I was thinking that Oracle’s claims in Oracle v Google were bottoming out at a few tens of $millions. It turns out to be worse than that. In the pre-trial meeting, Google made a reasonable offer that amounts to just a few $million to settle damages for the patent-violations if any.
“The ’104 patent currently stands rejected bythe PTO, and will expire on December 22, 2012. The ’520 patent is worth very little—only $80,000 through 2011 according to Dr. Kearl before adjusting for failure to mark and non-accused devices, and $50,000 according to Dr. Cockburn after those adjustments—and Oracle’sown engineers ranked that patent in the middle of the pack of 569 Java-related patents owned byOracle.”

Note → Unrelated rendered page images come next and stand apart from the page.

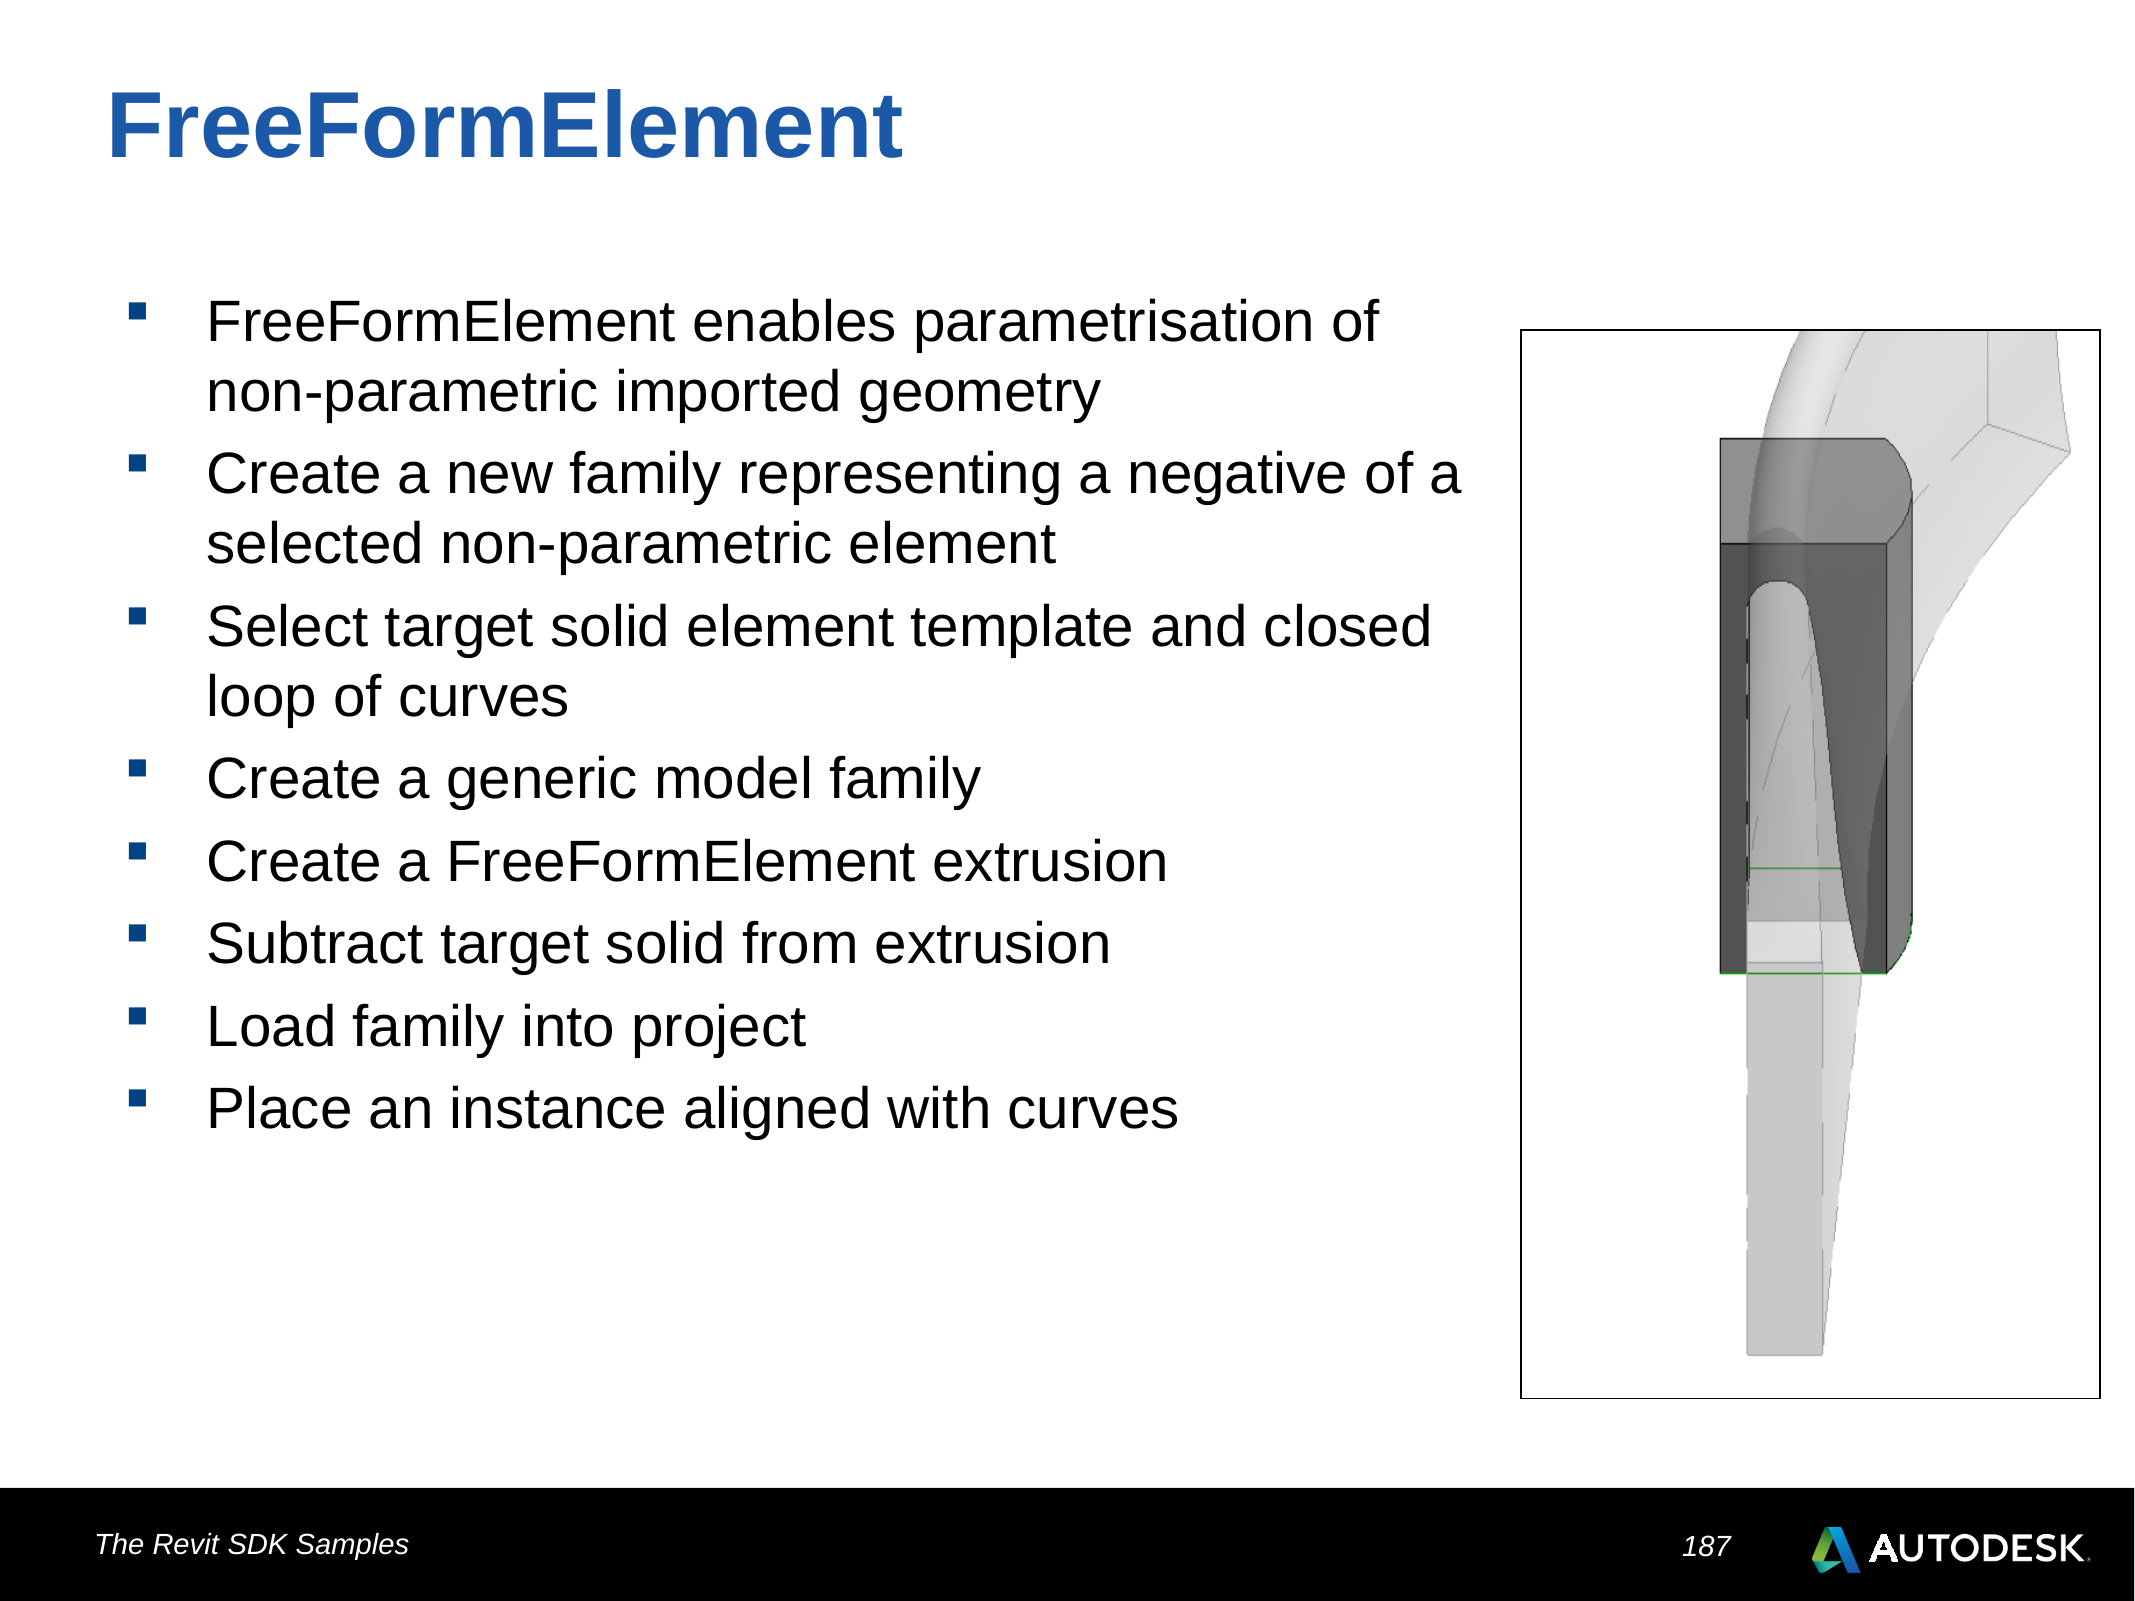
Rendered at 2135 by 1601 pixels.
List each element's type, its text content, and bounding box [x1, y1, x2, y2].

picture [0, 1487, 2135, 1601]
slide_number 187 [1667, 1502, 1768, 1588]
footer The Revit SDK Samples [79, 1500, 768, 1586]
picture [1521, 330, 2100, 1398]
list FreeFormElement enables parametrisation of non-parametric imported geometry Create a new family representing a negative of a selected non-parametric element Select target solid element template and closed loop of curves Create a generic model family Create a FreeFormElement extrusion Subtract target solid from extrusion Load family into project Place an instance aligned with curves [106, 332, 1496, 1497]
title FreeFormElement [106, 63, 2029, 332]
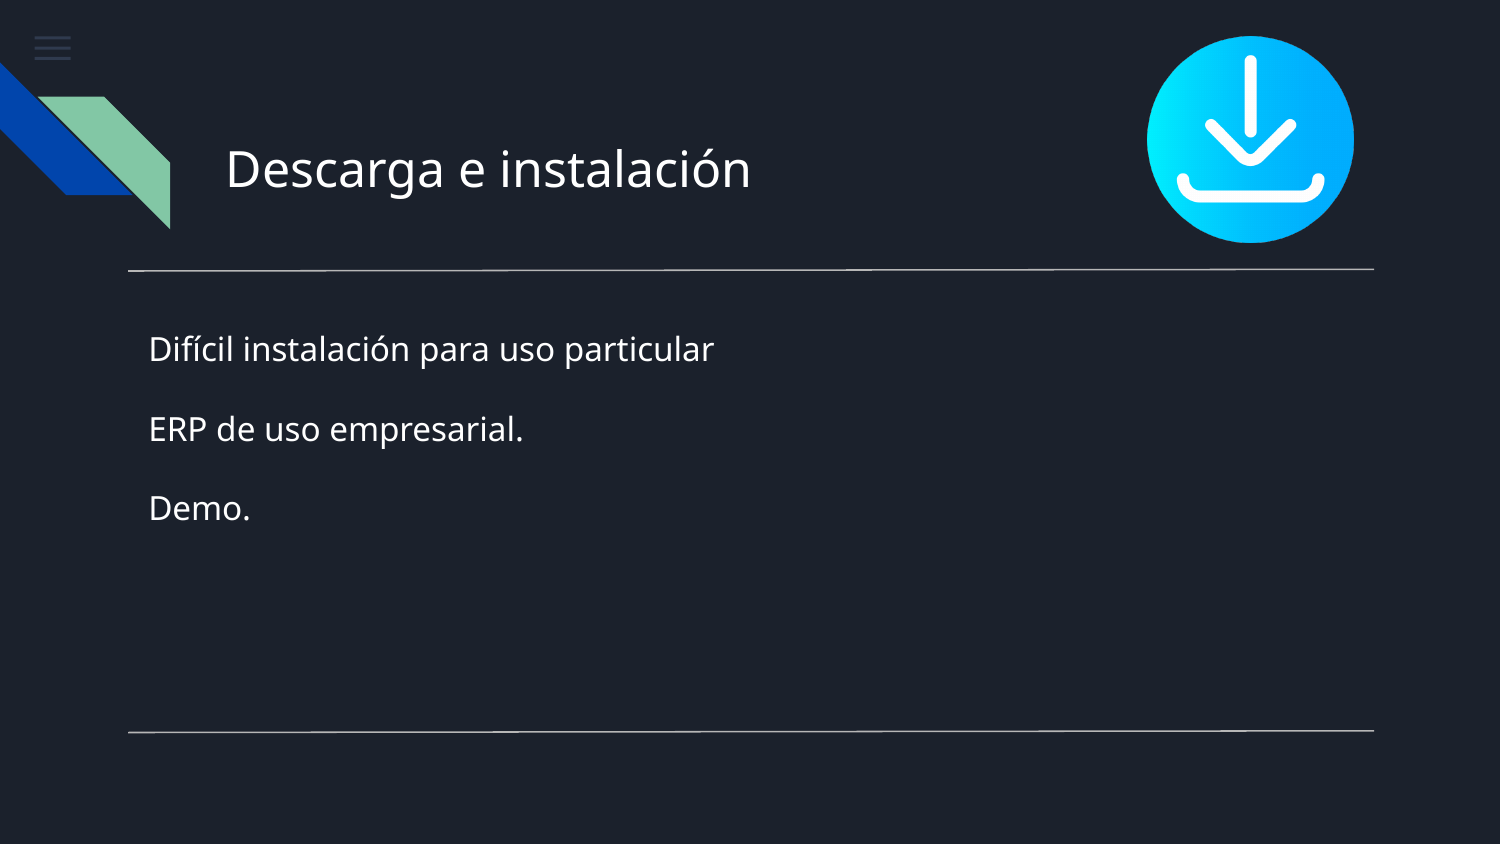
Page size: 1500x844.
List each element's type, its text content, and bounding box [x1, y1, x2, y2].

What’s that amount to, half a day in court?
“Google proposes that the parties waive their rights to a jury trial. Because there are only two patents remaining in the case, and because Oracle’s expert believes that a reasonable royalty for those patents is only $4.15 million, the primary issues remaining in the case involve the copyrightability of the Java API specifications, fair use, and Google’s equitable defenses. As indicated in the recent copyright briefing, both parties agree that copyrightability and Google’s equitable defenses are questions for the Court, not a jury. Because these issues are for the Court, Google is willing to waive its right to a jury trial in order to avoid unnecessarily burdening jurors with sitting through a lengthy trial in which they will not be responsible for deciding the most important questions. A bench trial would also save time for the Court.”
I guess Oracle is hoping it can somehow snow the jury…
Oracle, sticking to what little claim it has left, declines the offer and is going for broke. Broke it will be then.
I expect Judge Alsup will give the two sides another fatherly talk and suggest they shake hands and skip the trial. There’s just so little left in it for Oracle. The trial will be an embarrassment of foolish spending to advertise foolish management’s delusions of grandeur.